Presentation
Unable to walk with intense pain in the lower legs and numbness in the lower extremities for 10 days.
Patient Data
Severe atherosclerotic disease in the proximal abdominal aorta. Complete occlusion of the abdominal aorta, age indeterminate, below the level of renal arteries. The celiac trunk, superior mesenteric artery, and renal arteries are opacified with contrast. Contrast is visualized in the inferior mesenteric artery, likely through collaterals.
There is complete occlusion of bilateral common iliac, external, and internal iliac arteries, with reconstitution of contrast in the common femoral arteries through collaterals.
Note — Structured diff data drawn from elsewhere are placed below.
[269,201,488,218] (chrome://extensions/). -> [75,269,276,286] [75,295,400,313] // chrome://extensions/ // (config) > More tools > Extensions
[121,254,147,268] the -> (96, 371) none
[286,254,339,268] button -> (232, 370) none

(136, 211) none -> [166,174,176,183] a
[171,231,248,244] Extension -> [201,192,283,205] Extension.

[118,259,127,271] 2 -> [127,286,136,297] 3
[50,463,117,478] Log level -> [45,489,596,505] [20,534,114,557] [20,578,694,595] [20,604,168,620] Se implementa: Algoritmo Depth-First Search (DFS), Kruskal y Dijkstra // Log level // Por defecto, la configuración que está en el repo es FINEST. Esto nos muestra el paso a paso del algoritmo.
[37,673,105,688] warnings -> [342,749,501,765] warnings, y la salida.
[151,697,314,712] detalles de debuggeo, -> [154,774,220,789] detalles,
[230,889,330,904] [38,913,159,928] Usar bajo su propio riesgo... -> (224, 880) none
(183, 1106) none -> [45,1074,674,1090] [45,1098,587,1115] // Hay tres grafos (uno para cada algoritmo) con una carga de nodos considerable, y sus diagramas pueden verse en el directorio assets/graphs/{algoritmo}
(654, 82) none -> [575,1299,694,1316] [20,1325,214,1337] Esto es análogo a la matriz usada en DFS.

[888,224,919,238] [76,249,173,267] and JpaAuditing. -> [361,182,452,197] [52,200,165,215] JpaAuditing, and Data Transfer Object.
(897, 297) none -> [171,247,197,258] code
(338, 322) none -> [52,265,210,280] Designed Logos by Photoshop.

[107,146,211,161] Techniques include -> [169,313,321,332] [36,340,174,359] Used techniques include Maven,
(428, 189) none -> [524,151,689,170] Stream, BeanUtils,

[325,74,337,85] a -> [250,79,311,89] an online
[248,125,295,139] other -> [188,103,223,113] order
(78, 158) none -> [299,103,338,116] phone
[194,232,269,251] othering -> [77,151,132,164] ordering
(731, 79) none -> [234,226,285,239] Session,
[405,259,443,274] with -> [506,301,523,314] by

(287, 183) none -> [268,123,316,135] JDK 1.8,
More than 50% stenosis in bilateral common femoral arteries. The superficial femoral arteries are patent. Large calcified plaques are visualized in bilateral superficial femoral arteries distally. Contrast is visualized in bilateral popliteal arteries, which are diminutive. Contrast enhancement is visualized in the right leg and anterior-posterior tibialis arteries up to approximately 8 cm above the ankle. On the left side, contrast enhancement is visualized in the anterior and posterior tibialis arteries up to approximately 9 cm above the ankle. No contrast enhancement is visualized in the arteries in bilateral.
Conclusion:
Complete occlusion of the mid-abdominal aorta and bilateral iliac arteries , likely due to atherosclerosis.
Case Discussion
This represents a case of abdominal aortic thrombosis in a patient with a medical history of hypertension, diabetes, and complex regional pain syndrome. An aortic bifemoral bypass was suggested as part of the treatment plan.